--- start of Records shown ---

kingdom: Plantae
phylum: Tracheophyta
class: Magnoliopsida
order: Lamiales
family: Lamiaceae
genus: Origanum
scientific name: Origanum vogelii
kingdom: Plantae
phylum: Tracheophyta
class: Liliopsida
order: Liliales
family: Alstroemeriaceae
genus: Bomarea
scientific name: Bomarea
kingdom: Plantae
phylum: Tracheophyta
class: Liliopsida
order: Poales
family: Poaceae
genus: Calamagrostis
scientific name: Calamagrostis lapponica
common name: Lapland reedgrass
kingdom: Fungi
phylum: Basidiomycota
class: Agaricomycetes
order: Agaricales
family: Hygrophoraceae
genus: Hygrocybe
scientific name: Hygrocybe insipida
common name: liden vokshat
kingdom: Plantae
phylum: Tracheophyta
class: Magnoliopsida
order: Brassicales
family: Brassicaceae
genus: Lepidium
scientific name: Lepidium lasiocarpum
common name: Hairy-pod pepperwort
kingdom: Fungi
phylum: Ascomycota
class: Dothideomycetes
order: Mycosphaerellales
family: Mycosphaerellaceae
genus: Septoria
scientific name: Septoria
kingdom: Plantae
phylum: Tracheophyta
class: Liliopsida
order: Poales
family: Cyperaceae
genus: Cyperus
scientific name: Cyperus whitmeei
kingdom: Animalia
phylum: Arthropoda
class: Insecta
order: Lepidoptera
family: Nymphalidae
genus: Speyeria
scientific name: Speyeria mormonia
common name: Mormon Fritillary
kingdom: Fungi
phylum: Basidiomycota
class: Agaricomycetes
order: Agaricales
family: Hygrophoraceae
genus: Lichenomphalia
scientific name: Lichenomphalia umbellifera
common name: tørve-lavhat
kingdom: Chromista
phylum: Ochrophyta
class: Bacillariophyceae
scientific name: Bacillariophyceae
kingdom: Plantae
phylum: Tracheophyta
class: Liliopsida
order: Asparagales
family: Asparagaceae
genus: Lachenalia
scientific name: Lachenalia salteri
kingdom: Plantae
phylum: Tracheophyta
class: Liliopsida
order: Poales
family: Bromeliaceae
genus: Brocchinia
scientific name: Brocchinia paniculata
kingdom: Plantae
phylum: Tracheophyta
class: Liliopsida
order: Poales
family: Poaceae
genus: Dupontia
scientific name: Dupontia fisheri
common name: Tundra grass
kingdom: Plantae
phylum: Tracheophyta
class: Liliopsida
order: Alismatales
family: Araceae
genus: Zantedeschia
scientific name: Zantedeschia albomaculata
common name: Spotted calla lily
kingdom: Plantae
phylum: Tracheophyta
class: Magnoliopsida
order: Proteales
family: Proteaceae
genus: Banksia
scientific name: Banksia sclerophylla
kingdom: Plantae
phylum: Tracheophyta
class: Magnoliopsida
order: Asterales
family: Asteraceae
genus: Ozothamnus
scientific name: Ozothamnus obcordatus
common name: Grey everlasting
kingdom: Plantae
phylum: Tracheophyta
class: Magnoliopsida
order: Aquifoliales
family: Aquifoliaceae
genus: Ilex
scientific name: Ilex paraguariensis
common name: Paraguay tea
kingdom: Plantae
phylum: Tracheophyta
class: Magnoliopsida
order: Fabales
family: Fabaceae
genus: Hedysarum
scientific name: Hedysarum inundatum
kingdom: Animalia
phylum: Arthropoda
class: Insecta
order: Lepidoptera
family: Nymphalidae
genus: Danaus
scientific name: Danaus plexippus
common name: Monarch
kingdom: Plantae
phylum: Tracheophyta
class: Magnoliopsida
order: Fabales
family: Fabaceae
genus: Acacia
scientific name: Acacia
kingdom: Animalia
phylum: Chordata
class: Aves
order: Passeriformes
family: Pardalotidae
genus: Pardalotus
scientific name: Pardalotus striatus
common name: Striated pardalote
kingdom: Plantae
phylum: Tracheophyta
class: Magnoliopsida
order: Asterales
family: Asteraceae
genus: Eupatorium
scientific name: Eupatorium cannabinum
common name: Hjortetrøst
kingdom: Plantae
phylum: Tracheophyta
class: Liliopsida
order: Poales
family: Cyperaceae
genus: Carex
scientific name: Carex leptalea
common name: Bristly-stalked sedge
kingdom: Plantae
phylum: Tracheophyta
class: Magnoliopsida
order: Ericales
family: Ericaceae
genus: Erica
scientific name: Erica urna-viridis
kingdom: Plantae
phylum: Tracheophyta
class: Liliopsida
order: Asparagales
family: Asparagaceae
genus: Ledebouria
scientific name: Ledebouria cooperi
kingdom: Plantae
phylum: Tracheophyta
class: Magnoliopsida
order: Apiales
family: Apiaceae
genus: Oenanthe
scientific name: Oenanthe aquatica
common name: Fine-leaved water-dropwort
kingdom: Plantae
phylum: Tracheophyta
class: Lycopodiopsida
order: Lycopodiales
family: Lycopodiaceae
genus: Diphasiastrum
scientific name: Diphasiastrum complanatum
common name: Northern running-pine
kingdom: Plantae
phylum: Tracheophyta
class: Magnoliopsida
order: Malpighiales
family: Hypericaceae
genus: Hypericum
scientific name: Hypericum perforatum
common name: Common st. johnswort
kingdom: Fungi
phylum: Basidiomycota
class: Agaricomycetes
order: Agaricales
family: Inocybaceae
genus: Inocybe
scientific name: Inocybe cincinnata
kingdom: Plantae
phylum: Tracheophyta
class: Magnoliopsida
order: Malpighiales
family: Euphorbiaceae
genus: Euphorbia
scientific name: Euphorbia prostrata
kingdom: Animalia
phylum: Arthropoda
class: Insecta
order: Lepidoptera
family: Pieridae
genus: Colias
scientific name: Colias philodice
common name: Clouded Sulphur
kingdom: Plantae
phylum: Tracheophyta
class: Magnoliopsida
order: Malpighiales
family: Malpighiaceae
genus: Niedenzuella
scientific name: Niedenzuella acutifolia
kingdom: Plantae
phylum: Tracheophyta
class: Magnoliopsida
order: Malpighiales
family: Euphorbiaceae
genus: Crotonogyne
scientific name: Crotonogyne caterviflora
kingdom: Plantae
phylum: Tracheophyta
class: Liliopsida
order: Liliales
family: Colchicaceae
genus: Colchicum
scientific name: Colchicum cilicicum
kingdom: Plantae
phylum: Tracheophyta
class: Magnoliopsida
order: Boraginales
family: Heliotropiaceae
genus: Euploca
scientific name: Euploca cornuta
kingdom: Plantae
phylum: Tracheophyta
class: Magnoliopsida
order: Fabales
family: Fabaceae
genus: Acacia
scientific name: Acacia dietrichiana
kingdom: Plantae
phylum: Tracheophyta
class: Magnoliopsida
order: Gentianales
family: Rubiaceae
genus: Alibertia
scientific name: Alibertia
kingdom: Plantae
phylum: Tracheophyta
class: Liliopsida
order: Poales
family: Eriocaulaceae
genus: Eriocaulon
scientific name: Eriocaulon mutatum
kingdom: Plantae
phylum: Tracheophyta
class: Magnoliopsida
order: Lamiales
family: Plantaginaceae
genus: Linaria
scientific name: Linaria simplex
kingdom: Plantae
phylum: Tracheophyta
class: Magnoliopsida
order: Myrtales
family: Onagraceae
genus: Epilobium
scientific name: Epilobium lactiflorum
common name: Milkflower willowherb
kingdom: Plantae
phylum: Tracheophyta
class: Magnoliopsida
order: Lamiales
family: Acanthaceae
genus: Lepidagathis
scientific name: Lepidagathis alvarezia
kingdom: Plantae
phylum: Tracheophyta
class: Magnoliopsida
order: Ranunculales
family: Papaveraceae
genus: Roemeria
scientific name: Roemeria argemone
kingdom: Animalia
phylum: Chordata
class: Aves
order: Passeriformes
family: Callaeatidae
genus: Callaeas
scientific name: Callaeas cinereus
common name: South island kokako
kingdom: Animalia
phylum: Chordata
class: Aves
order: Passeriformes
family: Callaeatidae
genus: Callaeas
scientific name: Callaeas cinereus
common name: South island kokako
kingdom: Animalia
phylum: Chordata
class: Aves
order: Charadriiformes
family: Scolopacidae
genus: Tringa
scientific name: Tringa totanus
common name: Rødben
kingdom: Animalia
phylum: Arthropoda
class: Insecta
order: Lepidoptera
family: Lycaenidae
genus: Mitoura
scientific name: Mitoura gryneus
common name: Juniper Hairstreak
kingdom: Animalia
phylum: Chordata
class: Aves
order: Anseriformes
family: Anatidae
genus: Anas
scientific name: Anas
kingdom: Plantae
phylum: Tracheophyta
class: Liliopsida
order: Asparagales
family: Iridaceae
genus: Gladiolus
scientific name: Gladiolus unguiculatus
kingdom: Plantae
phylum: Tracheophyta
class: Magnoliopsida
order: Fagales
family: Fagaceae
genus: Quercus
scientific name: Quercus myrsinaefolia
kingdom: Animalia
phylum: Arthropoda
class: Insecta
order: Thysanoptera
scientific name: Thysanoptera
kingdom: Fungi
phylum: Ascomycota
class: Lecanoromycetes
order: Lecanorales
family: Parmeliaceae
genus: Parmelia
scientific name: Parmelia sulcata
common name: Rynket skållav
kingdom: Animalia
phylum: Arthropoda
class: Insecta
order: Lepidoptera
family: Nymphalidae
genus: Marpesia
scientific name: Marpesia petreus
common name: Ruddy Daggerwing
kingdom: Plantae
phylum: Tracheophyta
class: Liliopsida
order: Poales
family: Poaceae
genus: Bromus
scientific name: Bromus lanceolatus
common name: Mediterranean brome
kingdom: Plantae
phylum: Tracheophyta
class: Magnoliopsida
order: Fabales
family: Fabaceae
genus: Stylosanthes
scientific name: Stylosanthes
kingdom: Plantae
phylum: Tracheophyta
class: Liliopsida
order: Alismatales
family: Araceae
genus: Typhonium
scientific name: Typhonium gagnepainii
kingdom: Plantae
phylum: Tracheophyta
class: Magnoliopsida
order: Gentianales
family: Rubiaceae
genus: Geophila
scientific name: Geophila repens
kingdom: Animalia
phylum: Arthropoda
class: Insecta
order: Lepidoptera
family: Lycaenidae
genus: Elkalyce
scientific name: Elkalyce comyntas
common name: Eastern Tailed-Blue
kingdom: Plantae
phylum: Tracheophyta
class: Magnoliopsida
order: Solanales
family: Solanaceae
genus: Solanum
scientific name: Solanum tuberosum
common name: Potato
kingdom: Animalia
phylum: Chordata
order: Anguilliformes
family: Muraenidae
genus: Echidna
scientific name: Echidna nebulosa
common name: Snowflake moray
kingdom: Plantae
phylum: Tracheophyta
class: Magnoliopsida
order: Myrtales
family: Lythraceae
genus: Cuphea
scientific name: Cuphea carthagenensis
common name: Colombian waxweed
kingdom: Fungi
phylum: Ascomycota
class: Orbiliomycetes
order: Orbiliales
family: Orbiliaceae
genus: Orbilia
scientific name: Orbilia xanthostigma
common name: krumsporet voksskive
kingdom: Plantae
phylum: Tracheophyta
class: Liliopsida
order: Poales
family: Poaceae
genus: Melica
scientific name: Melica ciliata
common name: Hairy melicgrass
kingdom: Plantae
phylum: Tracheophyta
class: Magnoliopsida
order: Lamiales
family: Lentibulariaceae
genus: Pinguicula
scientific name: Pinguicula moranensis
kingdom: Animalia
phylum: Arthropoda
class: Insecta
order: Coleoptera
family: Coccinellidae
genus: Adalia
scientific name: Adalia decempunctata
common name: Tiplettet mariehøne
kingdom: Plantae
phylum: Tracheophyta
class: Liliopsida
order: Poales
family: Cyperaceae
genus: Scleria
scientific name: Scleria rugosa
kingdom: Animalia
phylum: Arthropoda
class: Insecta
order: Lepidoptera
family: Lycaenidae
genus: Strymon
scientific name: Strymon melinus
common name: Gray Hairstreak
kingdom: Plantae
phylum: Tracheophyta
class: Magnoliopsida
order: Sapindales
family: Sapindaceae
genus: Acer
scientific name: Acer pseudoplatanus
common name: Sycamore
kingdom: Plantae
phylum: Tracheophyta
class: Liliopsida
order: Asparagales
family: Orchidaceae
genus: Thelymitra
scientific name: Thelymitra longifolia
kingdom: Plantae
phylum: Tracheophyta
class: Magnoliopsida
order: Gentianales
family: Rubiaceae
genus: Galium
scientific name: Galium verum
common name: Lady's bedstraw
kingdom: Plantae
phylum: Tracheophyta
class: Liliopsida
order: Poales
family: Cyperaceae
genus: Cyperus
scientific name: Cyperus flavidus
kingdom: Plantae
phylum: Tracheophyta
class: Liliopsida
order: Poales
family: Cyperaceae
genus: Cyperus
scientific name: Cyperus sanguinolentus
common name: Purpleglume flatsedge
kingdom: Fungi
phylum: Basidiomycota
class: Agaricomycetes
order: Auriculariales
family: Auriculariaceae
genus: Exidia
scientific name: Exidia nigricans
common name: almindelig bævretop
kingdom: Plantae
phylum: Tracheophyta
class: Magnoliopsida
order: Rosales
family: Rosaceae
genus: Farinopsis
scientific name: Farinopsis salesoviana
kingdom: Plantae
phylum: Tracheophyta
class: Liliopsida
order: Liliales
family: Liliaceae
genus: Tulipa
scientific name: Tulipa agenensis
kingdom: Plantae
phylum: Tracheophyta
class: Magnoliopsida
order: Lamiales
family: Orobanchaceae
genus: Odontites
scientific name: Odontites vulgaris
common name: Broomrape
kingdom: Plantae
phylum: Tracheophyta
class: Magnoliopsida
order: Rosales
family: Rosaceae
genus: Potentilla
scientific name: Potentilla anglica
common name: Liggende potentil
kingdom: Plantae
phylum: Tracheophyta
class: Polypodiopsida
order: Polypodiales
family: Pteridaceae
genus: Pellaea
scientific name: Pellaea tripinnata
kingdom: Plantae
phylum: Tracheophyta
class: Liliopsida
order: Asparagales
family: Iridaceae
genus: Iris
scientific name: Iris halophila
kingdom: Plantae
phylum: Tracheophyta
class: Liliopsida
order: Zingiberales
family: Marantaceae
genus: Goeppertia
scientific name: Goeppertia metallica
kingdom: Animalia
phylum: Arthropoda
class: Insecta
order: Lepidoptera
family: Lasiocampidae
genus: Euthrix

--- end of Records shown ---

• To do:
Rewrite the records from the line with "genus: Pardalotus" up to and including the line with "scientific name: Oenanthe aquatica", putting "vernacular name" in place of "common name" and keeping everything else the same.

• Written response:
genus: Pardalotus
scientific name: Pardalotus striatus
vernacular name: Striated pardalote
kingdom: Plantae
phylum: Tracheophyta
class: Magnoliopsida
order: Asterales
family: Asteraceae
genus: Eupatorium
scientific name: Eupatorium cannabinum
vernacular name: Hjortetrøst
kingdom: Plantae
phylum: Tracheophyta
class: Liliopsida
order: Poales
family: Cyperaceae
genus: Carex
scientific name: Carex leptalea
vernacular name: Bristly-stalked sedge
kingdom: Plantae
phylum: Tracheophyta
class: Magnoliopsida
order: Ericales
family: Ericaceae
genus: Erica
scientific name: Erica urna-viridis
kingdom: Plantae
phylum: Tracheophyta
class: Liliopsida
order: Asparagales
family: Asparagaceae
genus: Ledebouria
scientific name: Ledebouria cooperi
kingdom: Plantae
phylum: Tracheophyta
class: Magnoliopsida
order: Apiales
family: Apiaceae
genus: Oenanthe
scientific name: Oenanthe aquatica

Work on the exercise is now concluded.